While treating my soaked pants with napkins snatched from the rack behind me, I couldn’t help but watch the budding apocalypse in the middle of the shop. Conversations died like flowers in autumn as other patrons turned to stare, and even the barista put down the tip jar to see what was happening.

“I was caught up in traffic! There was some guy on the road, some guy in a Volvo that cut me off, every damn time he cut me off, I was on the highway for an hour and a half because of this sonuvabitch!” He didn’t back away from the charge, meeting her stare for angry stare. His hands tightened around a piece of white paper from his jacket pocket.

“You were with her again! God, can’t you at least tell the truth to my face?” Water began to fill the corners of her eyes. “I know you’re still in love with her, damn you! Just say it! Just say it and get it over with!”

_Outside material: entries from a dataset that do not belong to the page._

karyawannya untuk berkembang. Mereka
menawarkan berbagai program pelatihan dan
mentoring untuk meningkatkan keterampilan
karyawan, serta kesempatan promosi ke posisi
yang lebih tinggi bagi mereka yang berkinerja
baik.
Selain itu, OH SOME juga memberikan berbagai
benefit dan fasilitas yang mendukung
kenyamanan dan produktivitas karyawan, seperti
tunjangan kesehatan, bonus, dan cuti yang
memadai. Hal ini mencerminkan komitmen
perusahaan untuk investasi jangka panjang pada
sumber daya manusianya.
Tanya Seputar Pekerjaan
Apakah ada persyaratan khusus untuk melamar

“That is not true. That is not true!”

“I know it is, I know it, I know it…” Her anger was slowly dissolving. The man stepped hesitantly toward her and made as if to enfold her in his arms, but she planted a hand on his chest and backed away. “I love you. I love you, Marie”, came from him, but she turned away on high heels with a hand over her eyes. “Go. Just, go.”


“Just go! GO!”

The man hesitated, half-stepped towards the door, then flung the piece of paper aside and practically bolted. The girl stood like that in the middle of the shop for a second, tears now streaming past her hand and dropping off her chin. The cup fell from her other hand, rebounding from the floor and spilling coffee everywhere. A sliver of white china fell away from the mug. She swore again, mopping at her eyes with a napkin, then walked towards my table and the box of china behind me. She thrust the mug into the box. I couldn’t help looking up into her eyes, her deep blue eyes, as she paused for a moment over me. She glanced down at me sitting there, me with my soaking wet pants and grande Americano, and paused for just a moment. Tears fell from her eyes onto my table. I opened my mouth to say something, I don’t know what, but she was already striding out through the open door.

As I looked around, trying to make sense of the suddenly empty scene, my eyes fastened on the paper the man had thrown aside. It lay on the floor near my table, drowning in a puddle of coffee. I picked it up and unwrapped the outer coating. Inside was a single paper rose.